I used to just use the Windows Briefcase to keep my writing in sync between machines, but my new laptop with Vista doesn't seem to implement Briefcase in a way that's entirely compatible with older versions, and anyway it doesn't do squat to keep copies of older drafts around. I'd like to start doing something a little more sophisticated than that.

computers | software | writing

December 22, 2005

South by southeast

Sorting through piles and piles and piles of old stuff as we packed, I found a poignantly evocative photocopy I thought had been lost to the mists of time. It went back to 1992 or so, when, as you may know, I was developer on the WordPerfect 6.0 for DOS team. You may not realize this, children, but the word-processor market used to be rather more hotly contended than it is today, and the leading product out there was WordPerfect. The rivalry between us WordPerfect developers and our opposite numbers at Microsoft was fierce, and as we sat in our comfy offices that looked out on the Wasatch mountain range and pounded out code, or even as we sat enjoying a subsidized lunch at our campus eatery, the Hard Disk Cafe, we could feel the hot breath of those Word developers on the backs of our necks.

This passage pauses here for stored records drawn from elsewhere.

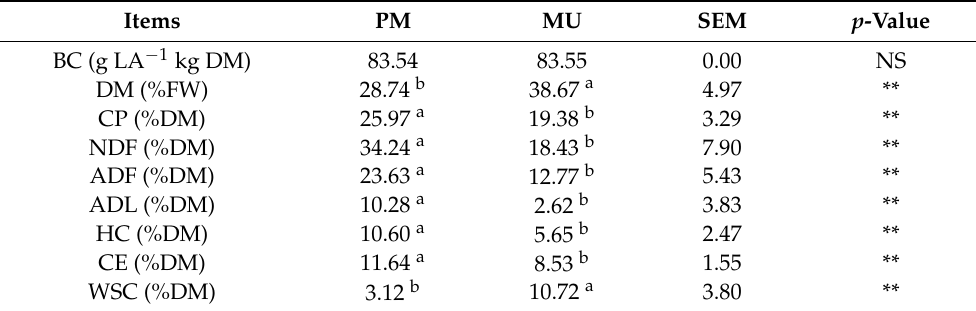
Table 1. Characteristics of woody forage raw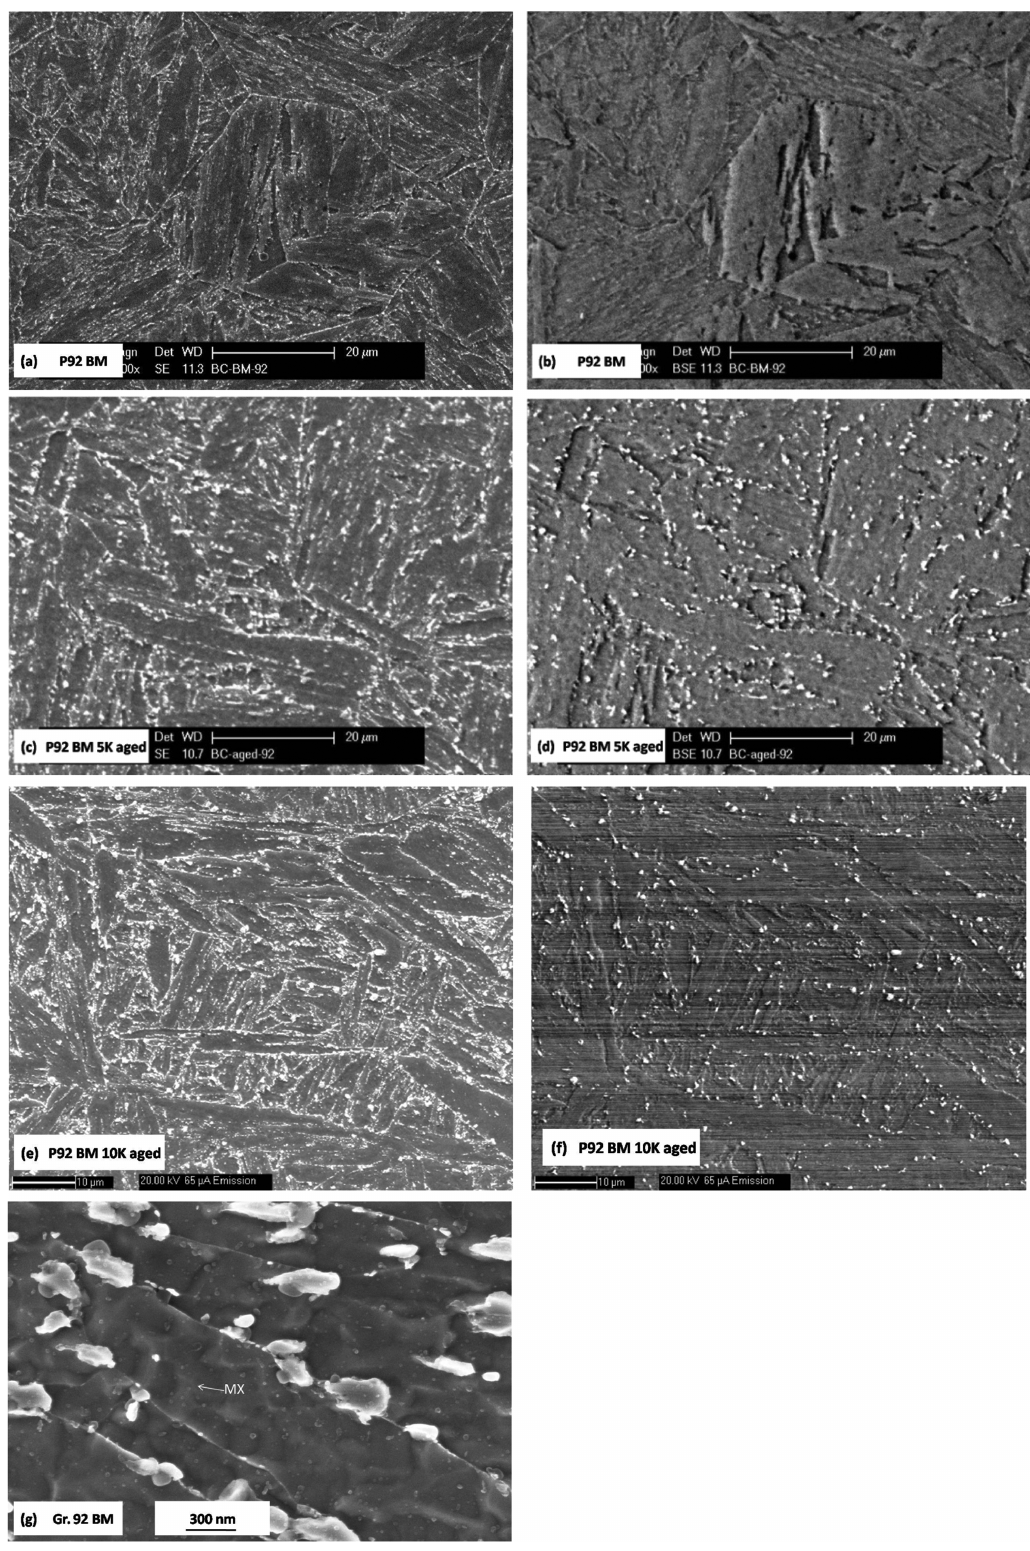
Figure 1: SEM-SE/BSE micrographs of P92 steel in the normalized and tempered (a) SEM-SE and (b) SEM-BSE mode, and thermal aged at 923 K for 5000 h (c) SEM-SE and (d) SEM-BSE mode, and 10,000 h (e) SEM-SE and (f) SEM-BSE mode, and (g) FEG-SEM micrograph of the normalized and tempered P92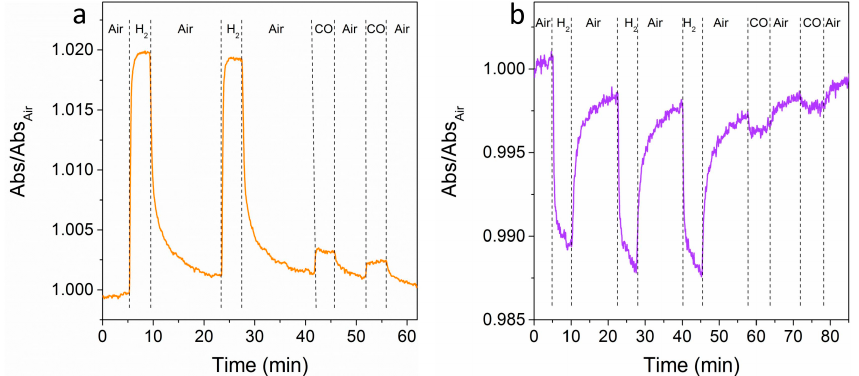
Figure 7. Dynamic tests after several air-gas-air cycles for: ( a ) NAT sample at 609 nm; ( b ) TAN sample at 580 nm.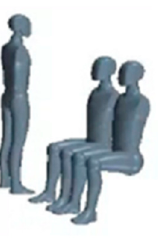
Figure 3. The body model.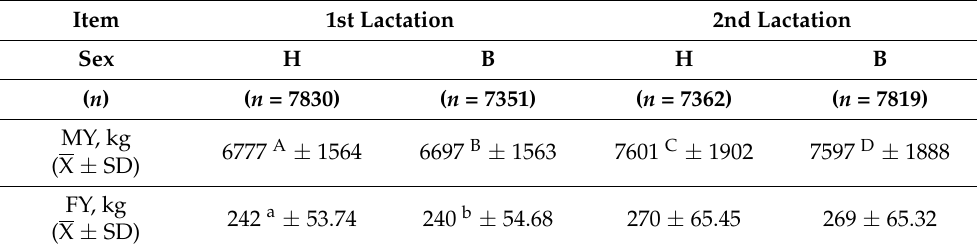
Table 3. Effect of calf sex on milk yield (X ± SD) and fat yield (X ± SD) in the first two standard lactations.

We were right to feel the pressure. Not only was Microsoft poised to soon crush us in the marketplace—aided and abetted by our own failure to get a decent Windows product out in timely fashion—but those Redmondites were nasty pieces of work. It was with delighted horror one day that out of our fax machine scrolled a fourth-or-more generation photocopy, transmitted from an anonymous source. Soon a copy of the WordPerfect Fanatic Point-and-Shoot Program ad, with its chiaroscuroed Cary Grant still, was tacked up in every office in our building.

So, this memento of a time when Microsoft might actually have been a little frightened of a wretch like me. Sometimes it does a body proud to be a marked man.

feuds | microsoft | software | word processors | wordperfect

November 17, 2005

AOL Intrusive Messenger

Raise your hand if AOL automatically added an "AIM Bots" groups to your IM client, with MovieFone and ShoppingBuddy as members.

Fucking AOL. I switched to Trillian to get away from this shit. I guess the only way to escape is to stop using the AIM network altogether.